(Beginning of Source data)

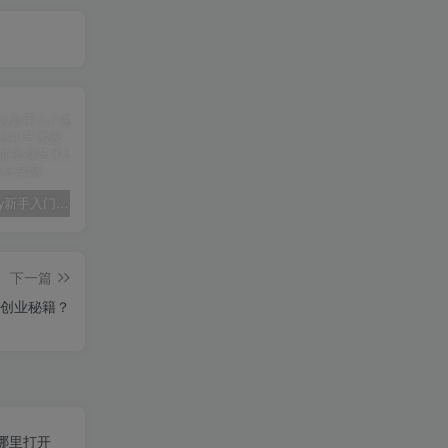
midjourney新手入门教程：人人都是AI艺术家，新手小白也能变身艺术大师
剪辑商单实战训练课，真实商单案例分享，在实战中练会剪辑
2025剪辑拍摄特效全能创作课，零基础到全能创作
下一篇
创业秘籍？
哪里打开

(End of Source data)

Exercise prompt: Exact repetition of each line above is expected; images are to be omitted.

Response to this exercise:
midjourney新手入门教程：人人都是AI艺术家，新手小白也能变身艺术大师
剪辑商单实战训练课，真实商单案例分享，在实战中练会剪辑
2025剪辑拍摄特效全能创作课，零基础到全能创作
下一篇
创业秘籍？
哪里打开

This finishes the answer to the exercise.